O interesse pela Justiça cresceu e os soldadinhos viraram um diploma em Direito e um título de Mestre em Direito Agrário. Não sem dificuldades, se tornou a primeira quilombola do Brasil a receber ambos. “Eu sentia que ser advogada era defender os direitos da minha família, dos meus, da população quilombola que vem sendo extremamente vulnerabilizada e invisibilizada durante todos esses séculos de resistência”.
Como assessora jurídica da Coordenação Nacional de Articulação das Comunidades Negras Rurais Quilombolas (Conaq), esteve entre as primeiras quilombolas do país a assinar uma ação no Supremo Tribunal Federal. Mas o pioneirismo, ela conta, apesar de gratificante, é um trajeto solitário. “A responsabilidade é muito grande, o peso é enorme.

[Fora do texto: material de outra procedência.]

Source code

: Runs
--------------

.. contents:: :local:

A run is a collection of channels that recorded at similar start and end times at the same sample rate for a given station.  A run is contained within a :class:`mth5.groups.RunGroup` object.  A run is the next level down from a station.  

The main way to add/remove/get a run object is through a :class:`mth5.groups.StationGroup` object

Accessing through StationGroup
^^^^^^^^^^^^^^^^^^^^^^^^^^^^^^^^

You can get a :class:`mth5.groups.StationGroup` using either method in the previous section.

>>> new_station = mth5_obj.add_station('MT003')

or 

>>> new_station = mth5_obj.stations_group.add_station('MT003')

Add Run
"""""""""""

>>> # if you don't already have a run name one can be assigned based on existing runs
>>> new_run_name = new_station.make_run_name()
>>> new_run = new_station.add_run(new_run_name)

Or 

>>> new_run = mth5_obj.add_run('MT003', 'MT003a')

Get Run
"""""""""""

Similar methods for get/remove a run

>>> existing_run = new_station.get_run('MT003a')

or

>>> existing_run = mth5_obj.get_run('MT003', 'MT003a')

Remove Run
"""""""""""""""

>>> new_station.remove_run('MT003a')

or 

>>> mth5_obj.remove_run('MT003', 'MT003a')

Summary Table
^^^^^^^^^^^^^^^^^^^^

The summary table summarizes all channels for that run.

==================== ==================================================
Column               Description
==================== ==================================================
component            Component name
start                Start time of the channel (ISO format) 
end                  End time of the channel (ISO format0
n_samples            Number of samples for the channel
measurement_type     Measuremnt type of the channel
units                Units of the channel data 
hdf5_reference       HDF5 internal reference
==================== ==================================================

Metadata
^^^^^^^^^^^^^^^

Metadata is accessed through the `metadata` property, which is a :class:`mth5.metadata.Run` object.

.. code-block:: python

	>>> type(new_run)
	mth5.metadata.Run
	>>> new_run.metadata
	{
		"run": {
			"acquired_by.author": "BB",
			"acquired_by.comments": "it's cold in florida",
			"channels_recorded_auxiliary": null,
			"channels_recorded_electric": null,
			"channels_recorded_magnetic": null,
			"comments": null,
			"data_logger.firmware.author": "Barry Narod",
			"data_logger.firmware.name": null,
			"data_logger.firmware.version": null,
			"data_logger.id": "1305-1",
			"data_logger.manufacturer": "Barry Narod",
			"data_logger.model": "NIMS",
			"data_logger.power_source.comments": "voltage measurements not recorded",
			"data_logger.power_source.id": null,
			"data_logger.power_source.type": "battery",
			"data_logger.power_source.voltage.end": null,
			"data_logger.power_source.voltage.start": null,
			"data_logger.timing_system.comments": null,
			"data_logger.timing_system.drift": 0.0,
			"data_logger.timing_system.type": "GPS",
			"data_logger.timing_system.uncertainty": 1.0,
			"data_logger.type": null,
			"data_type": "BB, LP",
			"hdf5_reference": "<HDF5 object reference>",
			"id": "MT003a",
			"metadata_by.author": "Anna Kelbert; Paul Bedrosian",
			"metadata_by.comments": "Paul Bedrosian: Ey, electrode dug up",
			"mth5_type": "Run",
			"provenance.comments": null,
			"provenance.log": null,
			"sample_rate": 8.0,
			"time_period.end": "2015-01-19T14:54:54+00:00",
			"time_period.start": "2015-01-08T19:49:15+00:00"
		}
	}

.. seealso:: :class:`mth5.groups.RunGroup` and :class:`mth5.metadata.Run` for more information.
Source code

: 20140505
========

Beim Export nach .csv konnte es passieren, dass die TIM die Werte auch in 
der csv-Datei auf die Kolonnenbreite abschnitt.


Mas é gratificante saber que eu abri o espaço para várias outras mulheres brilharem e mostrarem que a gente é capaz também de estar ocupando esses espaços”.
“Hoje, eu colho a realização de um sonho, de lutar pelos direitos dos meus como se fossem os meus direitos”, Vercilene completa. “A luta continua, porque ela é constante na nossa vida. Tem uma longa jornada ainda pela frente. Mas a força que me guia é saber que as pessoas que vão ser beneficiadas estão lá na ponta e são minha família, meus amigos, companheiros de luta.”